De esta manera, la escuela, ha comenzado a figurar paulatinamente como
un elemento imprescindible en las estrategias familiares. En este sentido, es
notable la forma en que algunos grupos domésticos de San Diego Cuachayotla
han comenzado a invertir y utilizar de forma diferenciada sus conocimientos
(capital cultural incorporado), sus posiciones y relaciones (capital social),
pero sobre todo, sus recursos materiales (capital económico), en función de
la adquisición de capital escolar de algunos de sus integrantes:
El año que pasó, mi hija se graduó de la secundaria y ahora quiere estudiar
una carrera corta o una profesión de trabajo y yo la apoyo para que le
eche ganas (…) ellos tienen todo el apoyo de mí en la escuela, en útiles,
uniformes, en las juntas, y ahí vamos, entonces, pues les digo que le echen
ganas (Almonte, 2011).
Este tipo de estrategia supone la instrumentación de una serie de prácticas y
representaciones asociadas: por un lado, el compromiso de los hijos de estudiar
y en la medida de sus posibilidades contribuir con las labores domésticas o
productivas; y por otro lado, el compromiso de los padres de satisfacer las
exigencias de una empresa de adquisición prolongada, como la que implica
toda trayectoria escolar (pagar colegiaturas, comprar libros, contribuir con las
cooperaciones escolares) y de proporcionar el mayor tiempo posible para la
adquisición de capital escolar, lo que implica liberarlos de las obligaciones
laborales que tradicionalmente desempeñan los niños y jóvenes en esa localidad:
Los niños no me ayudan, ellos quieren ayudarme, quieren aprender, me dicen:
papi llévame al horno.
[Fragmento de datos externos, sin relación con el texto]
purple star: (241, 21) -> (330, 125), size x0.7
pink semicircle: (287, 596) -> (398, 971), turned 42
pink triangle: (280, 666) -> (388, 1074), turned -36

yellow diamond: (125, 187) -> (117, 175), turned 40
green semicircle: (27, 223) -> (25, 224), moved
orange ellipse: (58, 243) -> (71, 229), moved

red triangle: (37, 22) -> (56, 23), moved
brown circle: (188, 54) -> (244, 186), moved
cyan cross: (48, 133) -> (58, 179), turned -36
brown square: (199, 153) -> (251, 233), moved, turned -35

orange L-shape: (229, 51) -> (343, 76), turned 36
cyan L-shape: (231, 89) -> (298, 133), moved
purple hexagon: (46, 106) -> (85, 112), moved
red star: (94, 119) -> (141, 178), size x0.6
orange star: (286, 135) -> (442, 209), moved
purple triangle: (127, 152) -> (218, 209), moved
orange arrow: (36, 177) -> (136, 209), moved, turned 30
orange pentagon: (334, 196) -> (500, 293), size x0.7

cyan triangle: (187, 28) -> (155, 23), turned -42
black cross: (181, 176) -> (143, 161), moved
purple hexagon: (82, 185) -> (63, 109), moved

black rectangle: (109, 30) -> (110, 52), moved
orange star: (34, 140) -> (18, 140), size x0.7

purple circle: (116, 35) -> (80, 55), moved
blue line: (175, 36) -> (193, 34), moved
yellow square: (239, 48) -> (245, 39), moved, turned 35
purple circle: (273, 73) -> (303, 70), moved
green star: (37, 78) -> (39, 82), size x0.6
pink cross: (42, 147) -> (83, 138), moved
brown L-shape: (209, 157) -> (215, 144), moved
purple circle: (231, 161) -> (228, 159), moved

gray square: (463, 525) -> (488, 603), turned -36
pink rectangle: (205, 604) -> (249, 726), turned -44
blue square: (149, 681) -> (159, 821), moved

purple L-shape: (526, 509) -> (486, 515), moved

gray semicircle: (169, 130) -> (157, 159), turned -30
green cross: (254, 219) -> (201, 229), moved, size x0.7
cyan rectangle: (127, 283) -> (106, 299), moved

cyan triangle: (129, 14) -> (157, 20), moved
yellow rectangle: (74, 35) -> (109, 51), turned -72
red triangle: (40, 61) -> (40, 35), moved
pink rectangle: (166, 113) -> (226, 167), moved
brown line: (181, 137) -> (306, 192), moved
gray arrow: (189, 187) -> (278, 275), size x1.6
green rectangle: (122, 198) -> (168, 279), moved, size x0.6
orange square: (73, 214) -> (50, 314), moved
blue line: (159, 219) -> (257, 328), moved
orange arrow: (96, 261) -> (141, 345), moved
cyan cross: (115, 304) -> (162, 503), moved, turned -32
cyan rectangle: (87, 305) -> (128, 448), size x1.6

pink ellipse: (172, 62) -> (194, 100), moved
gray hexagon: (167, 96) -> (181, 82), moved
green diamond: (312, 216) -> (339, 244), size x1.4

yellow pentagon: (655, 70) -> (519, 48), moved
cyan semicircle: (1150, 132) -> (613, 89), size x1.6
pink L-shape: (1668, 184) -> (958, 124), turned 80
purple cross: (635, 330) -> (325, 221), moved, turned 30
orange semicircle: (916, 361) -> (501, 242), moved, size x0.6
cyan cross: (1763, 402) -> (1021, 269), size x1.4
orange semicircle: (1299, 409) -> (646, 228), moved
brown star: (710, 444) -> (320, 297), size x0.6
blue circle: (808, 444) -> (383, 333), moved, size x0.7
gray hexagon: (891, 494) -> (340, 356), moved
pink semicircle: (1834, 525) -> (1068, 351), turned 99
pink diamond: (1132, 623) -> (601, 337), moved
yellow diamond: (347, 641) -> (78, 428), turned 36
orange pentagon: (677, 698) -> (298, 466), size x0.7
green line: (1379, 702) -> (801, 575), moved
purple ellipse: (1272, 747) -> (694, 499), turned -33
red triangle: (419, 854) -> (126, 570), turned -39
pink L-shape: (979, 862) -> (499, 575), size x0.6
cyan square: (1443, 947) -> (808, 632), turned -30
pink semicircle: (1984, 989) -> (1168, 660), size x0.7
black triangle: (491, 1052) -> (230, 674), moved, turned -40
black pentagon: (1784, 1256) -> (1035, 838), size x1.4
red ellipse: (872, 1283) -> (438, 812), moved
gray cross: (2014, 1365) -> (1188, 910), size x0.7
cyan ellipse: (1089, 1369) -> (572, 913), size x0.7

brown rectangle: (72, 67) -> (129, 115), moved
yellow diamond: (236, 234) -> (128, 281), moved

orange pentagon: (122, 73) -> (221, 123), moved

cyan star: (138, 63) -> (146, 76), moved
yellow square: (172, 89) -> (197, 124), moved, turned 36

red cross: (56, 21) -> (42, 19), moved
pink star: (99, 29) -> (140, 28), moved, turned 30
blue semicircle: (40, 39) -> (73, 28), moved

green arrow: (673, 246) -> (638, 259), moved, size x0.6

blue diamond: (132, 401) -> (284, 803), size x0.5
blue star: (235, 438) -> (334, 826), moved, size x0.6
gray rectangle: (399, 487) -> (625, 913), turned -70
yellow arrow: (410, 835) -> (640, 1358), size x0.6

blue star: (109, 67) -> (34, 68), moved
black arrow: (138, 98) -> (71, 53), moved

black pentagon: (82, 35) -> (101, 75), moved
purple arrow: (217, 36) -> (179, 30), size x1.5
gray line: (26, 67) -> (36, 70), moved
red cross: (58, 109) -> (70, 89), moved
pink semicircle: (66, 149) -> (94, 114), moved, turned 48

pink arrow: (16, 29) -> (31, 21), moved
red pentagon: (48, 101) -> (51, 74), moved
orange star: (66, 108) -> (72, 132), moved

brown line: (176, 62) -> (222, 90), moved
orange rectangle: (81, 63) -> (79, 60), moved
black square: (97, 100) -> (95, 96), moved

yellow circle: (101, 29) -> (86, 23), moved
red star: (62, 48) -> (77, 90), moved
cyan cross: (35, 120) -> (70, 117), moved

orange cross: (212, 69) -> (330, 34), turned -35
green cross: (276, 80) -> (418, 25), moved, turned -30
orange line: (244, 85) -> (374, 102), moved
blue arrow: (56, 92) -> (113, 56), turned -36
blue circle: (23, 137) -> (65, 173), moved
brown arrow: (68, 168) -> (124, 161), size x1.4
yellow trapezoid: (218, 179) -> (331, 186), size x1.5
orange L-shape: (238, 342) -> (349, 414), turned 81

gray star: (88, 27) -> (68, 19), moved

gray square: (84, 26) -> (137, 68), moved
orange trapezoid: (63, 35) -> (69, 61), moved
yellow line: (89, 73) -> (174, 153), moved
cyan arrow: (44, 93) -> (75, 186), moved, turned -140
No, le digo, mejor apúrate a hacer la tarea, no quiero
que vayas. Ellos están ganosos e inquietos de saber el trabajo, pero pues
ahora son unos niños y no tendrían la noción de agarrar un trabajo así pesado.
Mejor que ayuden a su mami que los ponga a barrer aquí la casa o juntar la
basura, no sé, y a mi hija por ser mujer también, le digo quédate con tu mama
a ayudarle a la comida ayúdale con la ropa y yo me voy (Almonte, 2011).